Exercise materials:

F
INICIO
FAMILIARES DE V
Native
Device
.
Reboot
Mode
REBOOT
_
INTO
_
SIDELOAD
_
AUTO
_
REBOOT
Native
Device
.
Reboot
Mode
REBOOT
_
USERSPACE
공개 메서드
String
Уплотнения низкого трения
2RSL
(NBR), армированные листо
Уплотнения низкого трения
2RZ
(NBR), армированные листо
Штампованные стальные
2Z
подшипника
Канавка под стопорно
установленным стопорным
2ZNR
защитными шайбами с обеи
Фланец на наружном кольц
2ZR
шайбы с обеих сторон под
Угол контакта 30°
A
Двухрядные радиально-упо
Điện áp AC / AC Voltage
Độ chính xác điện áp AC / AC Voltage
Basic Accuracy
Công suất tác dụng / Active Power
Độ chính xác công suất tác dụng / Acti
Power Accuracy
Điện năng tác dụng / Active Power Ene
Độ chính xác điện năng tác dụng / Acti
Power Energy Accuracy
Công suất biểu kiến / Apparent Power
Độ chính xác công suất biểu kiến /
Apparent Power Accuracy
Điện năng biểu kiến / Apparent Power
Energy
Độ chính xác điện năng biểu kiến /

==

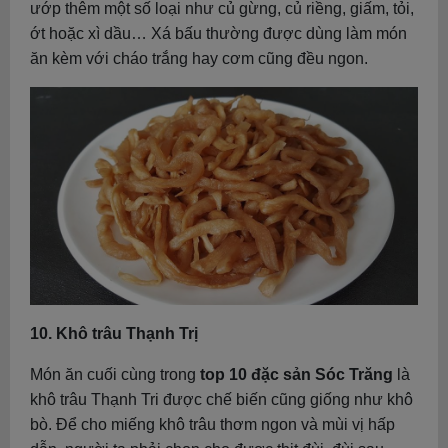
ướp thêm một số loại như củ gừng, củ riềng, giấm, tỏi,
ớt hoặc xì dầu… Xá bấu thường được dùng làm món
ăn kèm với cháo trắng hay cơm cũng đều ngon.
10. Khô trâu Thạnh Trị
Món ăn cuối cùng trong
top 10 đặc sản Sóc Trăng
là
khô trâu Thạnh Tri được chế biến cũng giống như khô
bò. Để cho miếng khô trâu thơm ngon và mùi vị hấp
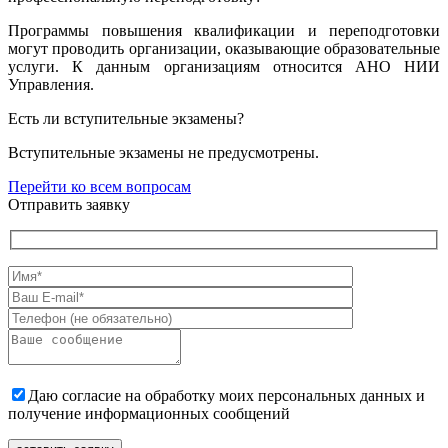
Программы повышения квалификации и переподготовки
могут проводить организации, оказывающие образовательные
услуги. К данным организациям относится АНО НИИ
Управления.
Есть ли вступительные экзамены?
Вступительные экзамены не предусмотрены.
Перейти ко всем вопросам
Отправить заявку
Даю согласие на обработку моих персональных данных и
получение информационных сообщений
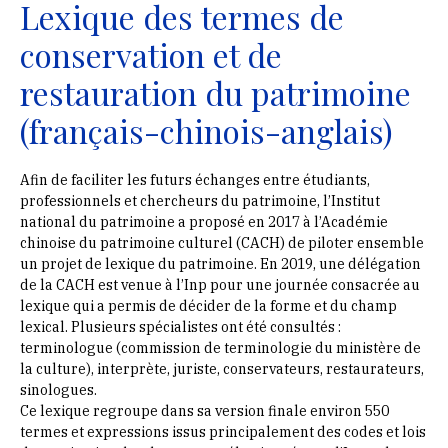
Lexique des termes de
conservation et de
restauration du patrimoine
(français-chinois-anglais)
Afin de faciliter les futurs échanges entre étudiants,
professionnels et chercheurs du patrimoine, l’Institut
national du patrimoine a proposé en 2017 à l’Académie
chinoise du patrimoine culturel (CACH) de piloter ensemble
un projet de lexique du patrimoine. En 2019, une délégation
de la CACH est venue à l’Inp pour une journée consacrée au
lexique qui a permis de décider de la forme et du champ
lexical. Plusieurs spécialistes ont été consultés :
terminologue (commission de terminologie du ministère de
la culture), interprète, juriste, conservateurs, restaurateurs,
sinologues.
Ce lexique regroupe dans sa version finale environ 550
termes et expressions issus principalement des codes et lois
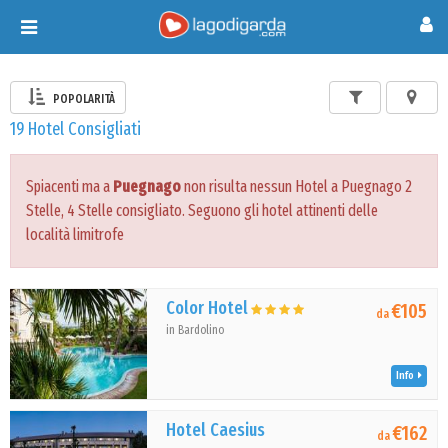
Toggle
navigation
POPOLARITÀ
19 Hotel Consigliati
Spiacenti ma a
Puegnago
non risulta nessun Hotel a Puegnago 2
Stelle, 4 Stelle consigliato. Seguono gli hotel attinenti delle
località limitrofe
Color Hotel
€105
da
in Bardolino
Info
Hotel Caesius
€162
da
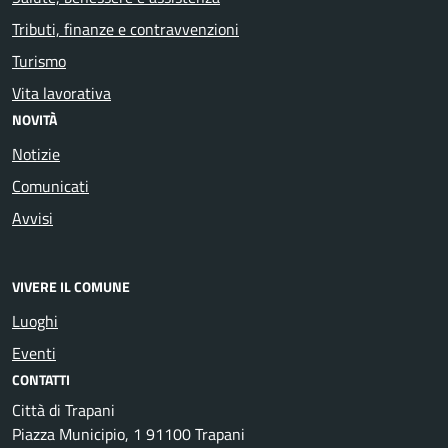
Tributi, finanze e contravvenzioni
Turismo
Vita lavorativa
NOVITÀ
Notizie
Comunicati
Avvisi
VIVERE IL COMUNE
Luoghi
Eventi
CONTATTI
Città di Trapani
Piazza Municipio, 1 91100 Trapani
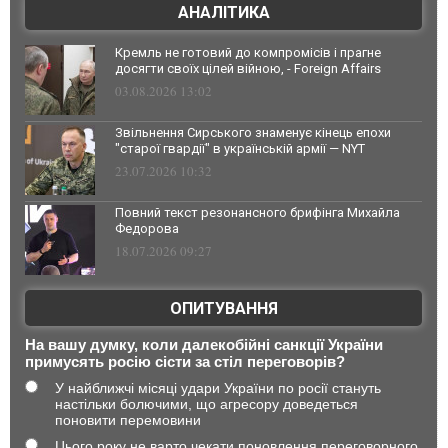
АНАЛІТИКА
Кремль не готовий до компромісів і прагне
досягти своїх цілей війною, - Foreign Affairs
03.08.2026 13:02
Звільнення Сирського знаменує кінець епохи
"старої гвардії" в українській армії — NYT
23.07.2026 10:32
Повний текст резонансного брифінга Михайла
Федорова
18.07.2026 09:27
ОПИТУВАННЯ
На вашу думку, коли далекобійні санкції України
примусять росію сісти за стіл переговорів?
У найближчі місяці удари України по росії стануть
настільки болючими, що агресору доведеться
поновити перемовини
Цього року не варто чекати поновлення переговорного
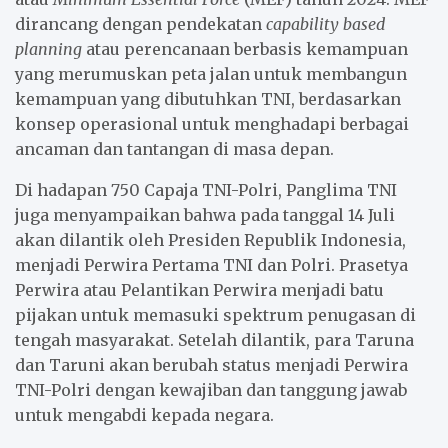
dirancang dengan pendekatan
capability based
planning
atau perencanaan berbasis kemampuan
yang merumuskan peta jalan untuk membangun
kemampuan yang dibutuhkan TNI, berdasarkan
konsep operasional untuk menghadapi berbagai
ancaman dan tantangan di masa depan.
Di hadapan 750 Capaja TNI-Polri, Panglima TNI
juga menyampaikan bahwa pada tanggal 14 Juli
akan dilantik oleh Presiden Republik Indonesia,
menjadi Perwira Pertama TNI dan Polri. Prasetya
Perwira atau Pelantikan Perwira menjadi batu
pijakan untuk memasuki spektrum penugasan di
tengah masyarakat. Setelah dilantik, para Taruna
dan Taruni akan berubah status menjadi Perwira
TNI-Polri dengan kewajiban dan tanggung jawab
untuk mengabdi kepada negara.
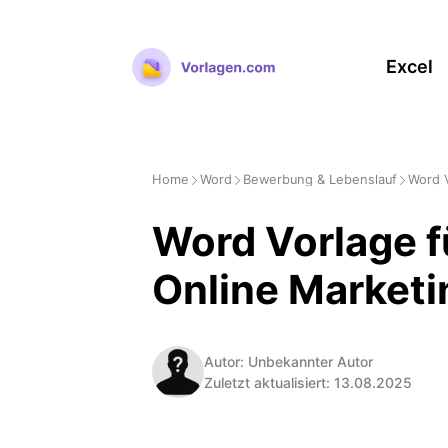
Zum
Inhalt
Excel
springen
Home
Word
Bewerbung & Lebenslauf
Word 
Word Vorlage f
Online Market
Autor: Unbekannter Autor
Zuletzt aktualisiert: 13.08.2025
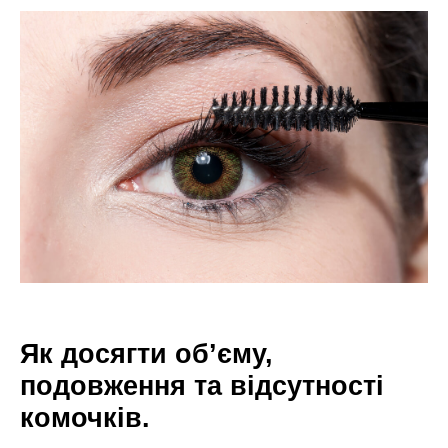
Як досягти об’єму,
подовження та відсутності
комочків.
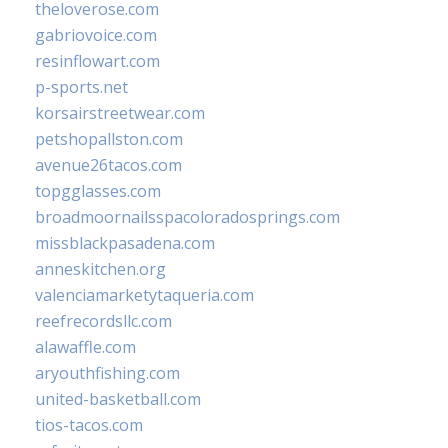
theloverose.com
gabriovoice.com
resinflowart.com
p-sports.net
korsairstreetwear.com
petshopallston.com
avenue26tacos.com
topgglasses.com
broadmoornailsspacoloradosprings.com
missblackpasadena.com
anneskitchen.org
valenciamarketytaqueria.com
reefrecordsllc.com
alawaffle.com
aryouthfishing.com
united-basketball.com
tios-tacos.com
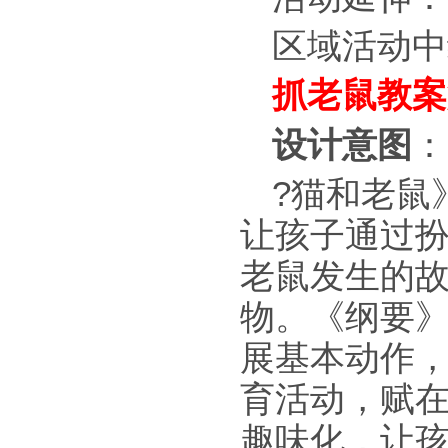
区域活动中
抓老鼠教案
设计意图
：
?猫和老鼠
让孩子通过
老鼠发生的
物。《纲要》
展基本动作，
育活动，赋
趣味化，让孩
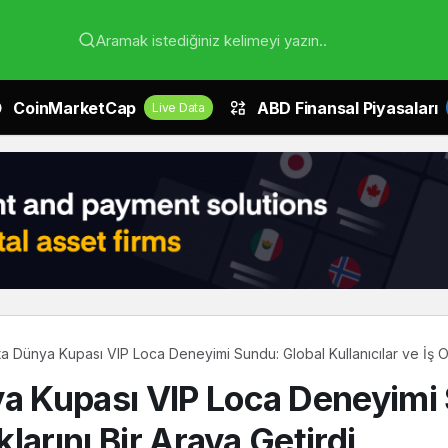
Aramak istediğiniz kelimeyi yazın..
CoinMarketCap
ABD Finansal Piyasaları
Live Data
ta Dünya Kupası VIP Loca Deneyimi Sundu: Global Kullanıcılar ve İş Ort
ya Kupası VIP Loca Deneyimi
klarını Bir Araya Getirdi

Problem statement: In the data above, the stretch from the line with "подовження та відсутності" through the line with "klarını Bir Araya Getirdi" is to be returned exactly, minus any pictures.

Your solution:
подовження та відсутності
комочків.
theloverose.com
gabriovoice.com
resinflowart.com
p-sports.net
korsairstreetwear.com
petshopallston.com
avenue26tacos.com
topgglasses.com
broadmoornailsspacoloradosprings.com
missblackpasadena.com
anneskitchen.org
valenciamarketytaqueria.com
reefrecordsllc.com
alawaffle.com
aryouthfishing.com
united-basketball.com
tios-tacos.com
区域活动中
抓老鼠教案
设计意图
：
?猫和老鼠
让孩子通过
老鼠发生的
物。《纲要》
展基本动作，
育活动，赋
趣味化，让孩
Aramak istediğiniz kelimeyi yazın..
CoinMarketCap
ABD Finansal Piyasaları
Live Data
ta Dünya Kupası VIP Loca Deneyimi Sundu: Global Kullanıcılar ve İş Ort
ya Kupası VIP Loca Deneyimi
klarını Bir Araya Getirdi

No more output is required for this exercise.